High positive computed tomography yields in the emergency department might not be a positive finding
Background. There is growing pressure to reduce unnecessary computed tomography (CT) imaging requests that the radiology department receives from the emergency department (ED); however, information on acceptable usage rates and diagnostic yields remains scanty.
Objectives. To describe the indications, clinical categories and positive yield rates of patients receiving CT scans in the ED.
Methods. A retrospective record review was done of all patients who received CT scans at an urban, adult academic ED during a 4-month period.
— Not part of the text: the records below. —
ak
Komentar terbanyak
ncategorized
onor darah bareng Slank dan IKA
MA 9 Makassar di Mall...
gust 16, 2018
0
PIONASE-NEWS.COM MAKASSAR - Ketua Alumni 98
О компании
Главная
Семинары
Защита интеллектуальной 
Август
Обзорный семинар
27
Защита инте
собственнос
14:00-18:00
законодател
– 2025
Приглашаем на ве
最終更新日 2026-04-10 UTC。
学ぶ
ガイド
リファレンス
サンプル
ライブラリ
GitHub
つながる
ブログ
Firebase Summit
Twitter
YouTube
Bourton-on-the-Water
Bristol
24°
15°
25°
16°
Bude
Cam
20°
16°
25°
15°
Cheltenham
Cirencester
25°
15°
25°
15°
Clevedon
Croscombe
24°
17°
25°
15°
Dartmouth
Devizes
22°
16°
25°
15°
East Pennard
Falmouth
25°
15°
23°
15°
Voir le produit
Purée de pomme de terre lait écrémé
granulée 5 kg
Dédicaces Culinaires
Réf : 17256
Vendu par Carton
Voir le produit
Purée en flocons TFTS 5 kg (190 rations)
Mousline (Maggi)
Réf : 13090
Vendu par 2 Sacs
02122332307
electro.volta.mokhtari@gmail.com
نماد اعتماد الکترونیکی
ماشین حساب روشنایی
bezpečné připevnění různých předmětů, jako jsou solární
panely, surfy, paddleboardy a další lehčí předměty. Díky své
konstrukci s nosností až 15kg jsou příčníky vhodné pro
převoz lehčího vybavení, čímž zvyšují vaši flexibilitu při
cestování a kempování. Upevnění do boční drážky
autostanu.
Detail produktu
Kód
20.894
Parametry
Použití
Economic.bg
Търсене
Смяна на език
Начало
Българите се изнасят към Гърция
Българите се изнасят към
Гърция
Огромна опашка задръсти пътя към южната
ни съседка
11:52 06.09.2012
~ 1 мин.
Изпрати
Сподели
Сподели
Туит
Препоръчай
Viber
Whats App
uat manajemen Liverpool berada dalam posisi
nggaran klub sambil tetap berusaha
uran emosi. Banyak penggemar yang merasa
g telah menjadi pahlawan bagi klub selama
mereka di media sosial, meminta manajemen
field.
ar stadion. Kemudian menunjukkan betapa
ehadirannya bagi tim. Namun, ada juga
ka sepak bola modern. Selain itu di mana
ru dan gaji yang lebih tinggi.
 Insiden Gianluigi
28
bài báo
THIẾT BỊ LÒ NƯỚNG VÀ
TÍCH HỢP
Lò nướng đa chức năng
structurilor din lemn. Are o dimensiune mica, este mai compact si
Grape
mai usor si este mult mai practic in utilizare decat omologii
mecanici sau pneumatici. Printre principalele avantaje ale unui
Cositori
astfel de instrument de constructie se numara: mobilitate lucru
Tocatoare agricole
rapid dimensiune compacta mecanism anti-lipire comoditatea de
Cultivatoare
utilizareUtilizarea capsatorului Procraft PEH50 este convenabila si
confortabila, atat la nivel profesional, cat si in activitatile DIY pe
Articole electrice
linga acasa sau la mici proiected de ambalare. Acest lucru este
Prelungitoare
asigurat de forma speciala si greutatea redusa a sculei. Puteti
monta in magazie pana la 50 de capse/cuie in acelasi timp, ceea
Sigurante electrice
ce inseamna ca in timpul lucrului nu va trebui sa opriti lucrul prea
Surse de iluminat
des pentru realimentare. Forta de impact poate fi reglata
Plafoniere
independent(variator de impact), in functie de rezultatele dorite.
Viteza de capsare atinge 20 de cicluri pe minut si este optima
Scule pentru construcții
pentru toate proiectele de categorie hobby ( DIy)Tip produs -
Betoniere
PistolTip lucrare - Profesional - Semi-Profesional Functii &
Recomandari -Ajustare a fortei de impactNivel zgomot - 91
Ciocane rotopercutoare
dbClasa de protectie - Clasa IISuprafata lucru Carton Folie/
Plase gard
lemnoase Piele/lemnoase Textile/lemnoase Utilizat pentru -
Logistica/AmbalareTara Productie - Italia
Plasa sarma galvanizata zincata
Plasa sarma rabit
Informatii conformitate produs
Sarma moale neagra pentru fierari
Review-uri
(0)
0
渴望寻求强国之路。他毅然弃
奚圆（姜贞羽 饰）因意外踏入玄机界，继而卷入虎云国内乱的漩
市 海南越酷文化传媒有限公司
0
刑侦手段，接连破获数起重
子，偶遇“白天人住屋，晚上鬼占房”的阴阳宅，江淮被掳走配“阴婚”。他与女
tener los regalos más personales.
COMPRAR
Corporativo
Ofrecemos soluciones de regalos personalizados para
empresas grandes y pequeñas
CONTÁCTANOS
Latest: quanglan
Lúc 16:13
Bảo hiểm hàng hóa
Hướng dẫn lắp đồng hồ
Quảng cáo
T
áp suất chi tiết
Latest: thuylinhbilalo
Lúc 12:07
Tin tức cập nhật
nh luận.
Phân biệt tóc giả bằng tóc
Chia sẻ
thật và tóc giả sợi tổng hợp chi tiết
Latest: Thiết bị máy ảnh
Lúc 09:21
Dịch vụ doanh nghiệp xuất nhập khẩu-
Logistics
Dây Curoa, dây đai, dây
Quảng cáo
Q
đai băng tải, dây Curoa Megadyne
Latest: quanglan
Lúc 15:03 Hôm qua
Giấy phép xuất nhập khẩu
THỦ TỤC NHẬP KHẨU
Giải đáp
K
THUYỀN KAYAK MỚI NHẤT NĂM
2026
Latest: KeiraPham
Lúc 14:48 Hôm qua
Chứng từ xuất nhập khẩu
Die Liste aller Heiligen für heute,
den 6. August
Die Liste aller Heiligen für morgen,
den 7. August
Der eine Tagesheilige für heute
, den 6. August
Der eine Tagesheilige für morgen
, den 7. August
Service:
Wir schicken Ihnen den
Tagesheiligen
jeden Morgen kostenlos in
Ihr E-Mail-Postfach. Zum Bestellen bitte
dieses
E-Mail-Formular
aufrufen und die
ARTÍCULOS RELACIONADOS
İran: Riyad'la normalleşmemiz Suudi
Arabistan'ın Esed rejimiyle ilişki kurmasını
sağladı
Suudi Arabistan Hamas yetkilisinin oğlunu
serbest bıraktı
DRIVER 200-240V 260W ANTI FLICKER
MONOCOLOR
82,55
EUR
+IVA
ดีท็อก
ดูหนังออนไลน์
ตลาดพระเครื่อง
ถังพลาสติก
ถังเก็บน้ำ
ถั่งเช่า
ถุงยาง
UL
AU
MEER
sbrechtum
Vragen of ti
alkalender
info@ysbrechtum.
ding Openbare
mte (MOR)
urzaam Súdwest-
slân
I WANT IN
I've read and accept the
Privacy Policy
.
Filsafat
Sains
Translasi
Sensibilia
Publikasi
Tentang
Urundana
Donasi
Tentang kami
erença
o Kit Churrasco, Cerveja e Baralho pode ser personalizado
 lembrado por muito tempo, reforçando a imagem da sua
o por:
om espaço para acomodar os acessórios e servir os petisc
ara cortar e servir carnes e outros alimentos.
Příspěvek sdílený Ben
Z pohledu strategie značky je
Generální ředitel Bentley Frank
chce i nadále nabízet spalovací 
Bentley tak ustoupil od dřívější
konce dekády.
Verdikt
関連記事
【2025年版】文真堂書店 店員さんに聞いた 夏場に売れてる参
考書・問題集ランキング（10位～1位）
Primary outcomes were to establish CT scan usage and positive yield rates. Other outcomes included analysis of indications, demographics and anatomical areas scanned.
Results. Scans (n=1 010) were analysed. The median age of patients was 36 (range 4 - 93) years. Male patients received 64.3% of all scans, as well as 75.7% of the scans performed for trauma. The majority of the scans were for trauma patients. However, non-trauma patients had a higher positive yield; the non-trauma positive yield rate was 61.8% compared with the trauma positive yield rate of 47.1% (p<0.001). The majority of scans performed were of the head (58%) and neck (20%), with lowest positive yield rates of 48.9% and 17%, respectively. The overall CT scan usage rate was 4.6% and overall positive rate 53.8%.
Conclusion. A negative CT scan does not necessarily mean that the test was not indicated. Higher positive yield rates may reflect insufficient use of CT scanning by the ED. Local guidelines should be established to ensure judicious and effective clinical use of CT scans.